Impact of immunohistochemistry-based molecular subtype on predicting chemotherapy response and survival in patients with T1 stage bladder cancer after bladder-preserving treatment.

Abstract

To explore the immunohistochemistry-based molecular subtypes of bladder cancer, and their impact on the prognosis and the chemotherapy response between gemcitabine plus cisplatin intra-arterial chemotherapy and epirubicin-inducted intravesical chemotherapy, in patients with T1 stage bladder cancer after bladder-preserving treatment. One hundred and seventy-six patients with T1 stage bladder cancer were selected for this study.
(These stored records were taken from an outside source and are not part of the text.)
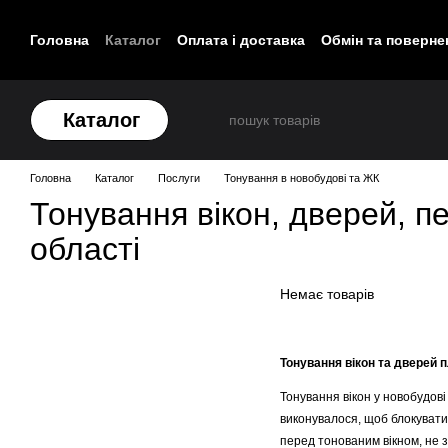
Перейти до основного контенту
Головна
Каталог
Оплата і доставка
Обмін та поверне
Контакти
Каталог
Головна
Каталог
Послуги
Тонування в новобудові та ЖК
Тонування вікон, дверей, пе
області
Немає товарів
Тонування вікон та дверей п
Тонування вікон у новобудові
виконувалося, щоб блокувати 
перед тонованим вікном, не 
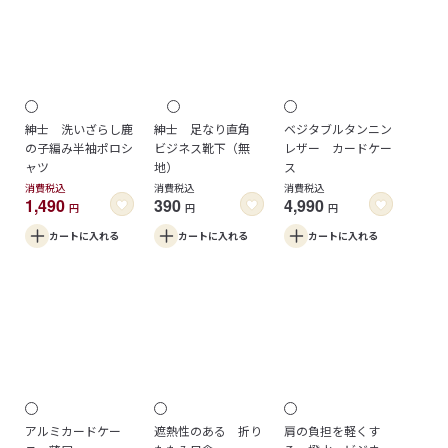
紳士 洗いざらし鹿
紳士 足なり直角
ベジタブルタンニン
の子編み半袖ポロシ
ビジネス靴下（無
レザー カードケー
ャツ
地）
ス
消費税込
消費税込
消費税込
1,490
390
4,990
円
円
円
カートに
入れる
カートに
入れる
カートに
入れる
アルミカードケー
遮熱性のある 折り
肩の負担を軽くす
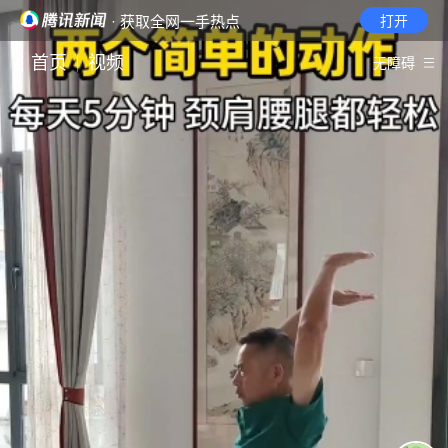
· 获取全网一手热点
打开
首页
视频
无障碍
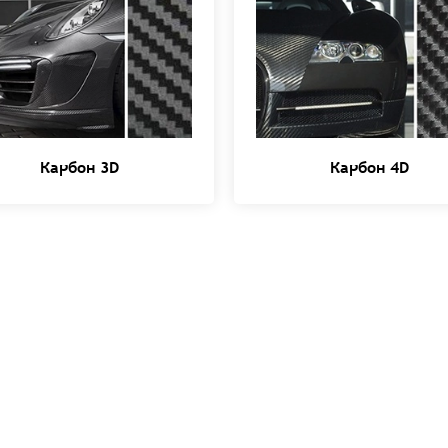
Карбон 3D
Карбон 4D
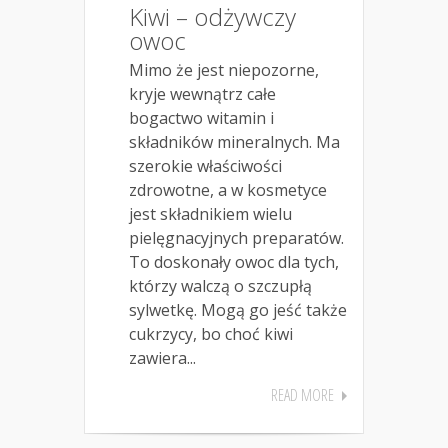
Kiwi – odżywczy
owoc
Mimo że jest niepozorne,
kryje wewnątrz całe
bogactwo witamin i
składników mineralnych. Ma
szerokie właściwości
zdrowotne, a w kosmetyce
jest składnikiem wielu
pielęgnacyjnych preparatów.
To doskonały owoc dla tych,
którzy walczą o szczupłą
sylwetkę. Mogą go jeść także
cukrzycy, bo choć kiwi
zawiera...
READ MORE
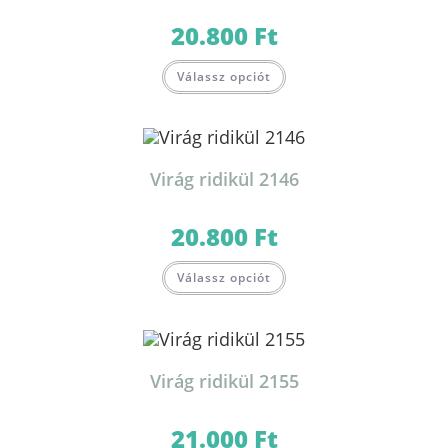
20.800
Ft
Válassz opciót
Virág ridikül 2146
20.800
Ft
Válassz opciót
Virág ridikül 2155
21.000
Ft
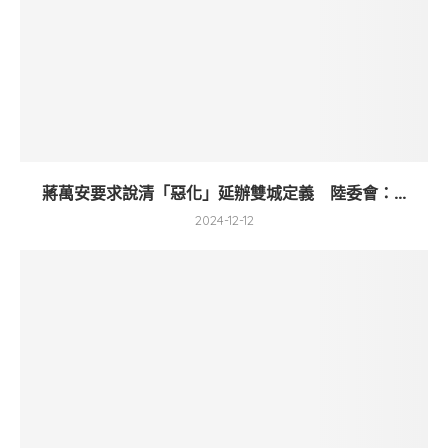
蔣萬安要求說清「惡化」延辦雙城定義 陸委會：...
2024-12-12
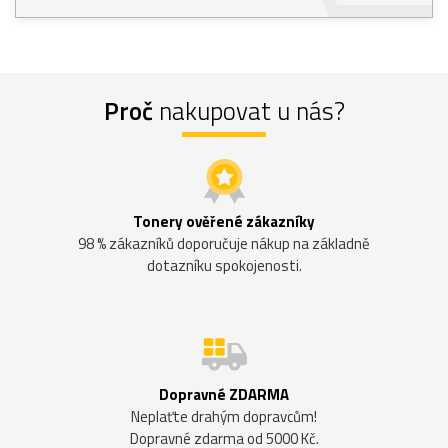
Proč
nakupovat u nás?
Tonery ověřené zákazníky
98 % zákazníků doporučuje nákup na základně
dotazníku spokojenosti.
Dopravné ZDARMA
Neplaťte drahým dopravcům!
Dopravné zdarma od 5000 Kč.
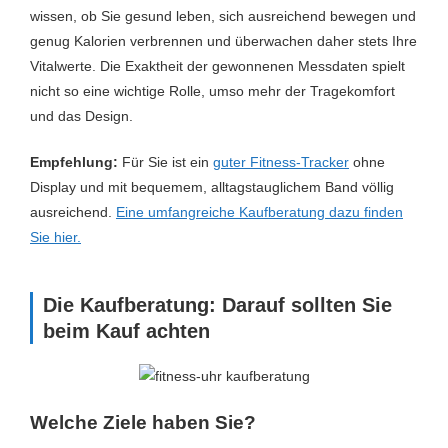
wissen, ob Sie gesund leben, sich ausreichend bewegen und
genug Kalorien verbrennen und überwachen daher stets Ihre
Vitalwerte. Die Exaktheit der gewonnenen Messdaten spielt
nicht so eine wichtige Rolle, umso mehr der Tragekomfort
und das Design.
Empfehlung:
Für Sie ist ein
guter Fitness-Tracker
ohne
Display und mit bequemem, alltagstauglichem Band völlig
ausreichend.
Eine umfangreiche Kaufberatung dazu finden
Sie hier.
Die Kaufberatung: Darauf sollten Sie
beim Kauf achten
Welche Ziele haben Sie?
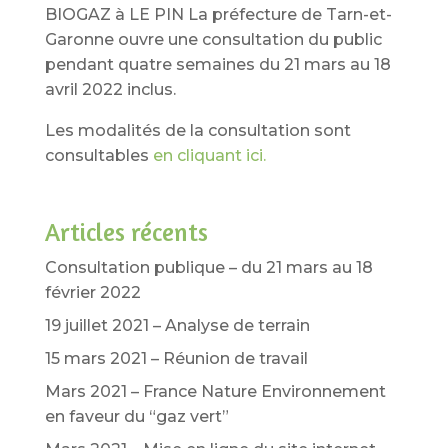
BIOGAZ à LE PIN La préfecture de Tarn-et-
Garonne ouvre une consultation du public
pendant quatre semaines du 21 mars au 18
avril 2022 inclus.
Les modalités de la consultation sont
consultables
en cliquant ici.
Articles récents
Consultation publique – du 21 mars au 18
février 2022
19 juillet 2021 – Analyse de terrain
15 mars 2021 – Réunion de travail
Mars 2021 – France Nature Environnement
en faveur du “gaz vert”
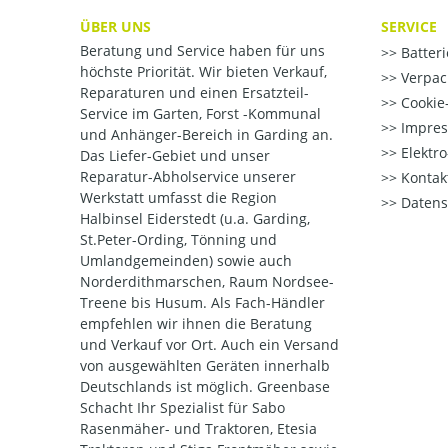
ÜBER UNS
SERVICE
Beratung und Service haben für uns
Batter
höchste Priorität. Wir bieten Verkauf,
Verpac
Reparaturen und einen Ersatzteil-
Cookie-
Service im Garten, Forst -Kommunal
Impre
und Anhänger-Bereich in Garding an.
Elektr
Das Liefer-Gebiet und unser
Reparatur-Abholservice unserer
Kontak
Werkstatt umfasst die Region
Datens
Halbinsel Eiderstedt (u.a. Garding,
St.Peter-Ording, Tönning und
Umlandgemeinden) sowie auch
Norderdithmarschen, Raum Nordsee-
Treene bis Husum. Als Fach-Händler
empfehlen wir ihnen die Beratung
und Verkauf vor Ort. Auch ein Versand
von ausgewählten Geräten innerhalb
Deutschlands ist möglich. Greenbase
Schacht Ihr Spezialist für Sabo
Rasenmäher- und Traktoren, Etesia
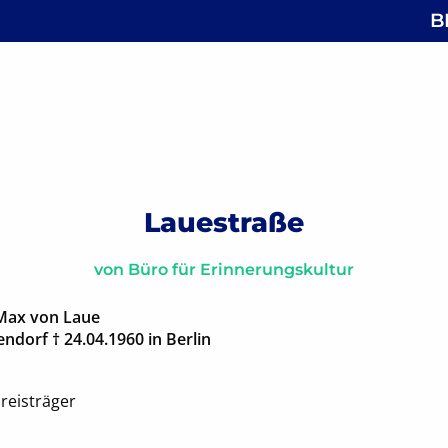
B
 Laurentiusstraße
gsnavigation
Lauestraße
von
Büro für Erinnerungskultur
Max von Laue
endorf † 24.04.1960 in Berlin
reisträger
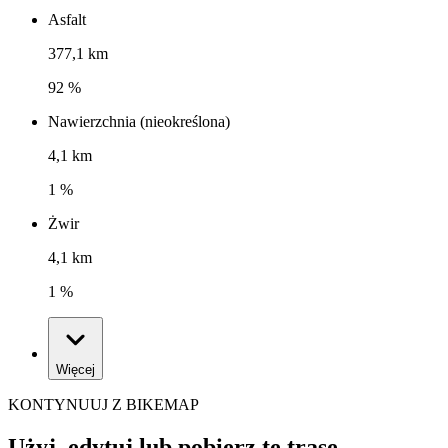
Asfalt
377,1 km
92 %
Nawierzchnia (nieokreślona)
4,1 km
1 %
Żwir
4,1 km
1 %
Więcej
KONTYNUUJ Z BIKEMAP
Użyj, edytuj lub pobierz tę trasę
Thirty-three patients underwent radical cystectomy, 43 received gemcitabine plus cisplatin intra-arterial chemotherapy and 100 received intravesical chemotherapy. The markers labeled with luminal (GATA3, Uroplakin II, CK20) and basal (CK5/6, CK14, CD44) phenotypes were chosen as candidate markers. One hundred and seventy-six patients were divided into 76 patients as basal/squamous (BASQ), 45 as the luminal A and 55 as the luminal B. Compared with the luminal B and BASQ tumors, the luminal A tumors showed a trend for better recurrence-free survival (P=0.105) and progression-free survival (P=0.093). The combination of CK20 and GATA3 was practical to identify the molecular phenotypes with total 84.9% accuracy and significantly associated with recurrence-free survival (P=0.025) and progression-free survival (P=0.004). The patient with BASQ tumors who received intravesical chemotherapy showed a trend for worse progression-free survival than the patient who received gemcitabine plus cisplatin intra-arterial chemotherapy or radical cystectomy. Furthermore, the patients with BASQ tumors experienced a significant improvement in progression-free survival after gemcitabine plus cisplatin intra-arterial chemotherapy compared with the patients who received intravesical chemotherapy (P=0.011). The immunohistochemistry-based molecular subtypes could predict the patient's prognosis and clinically different chemotherapeutic survival outcomes in patients with T1 stage bladder cancer after bladder-preserving treatment.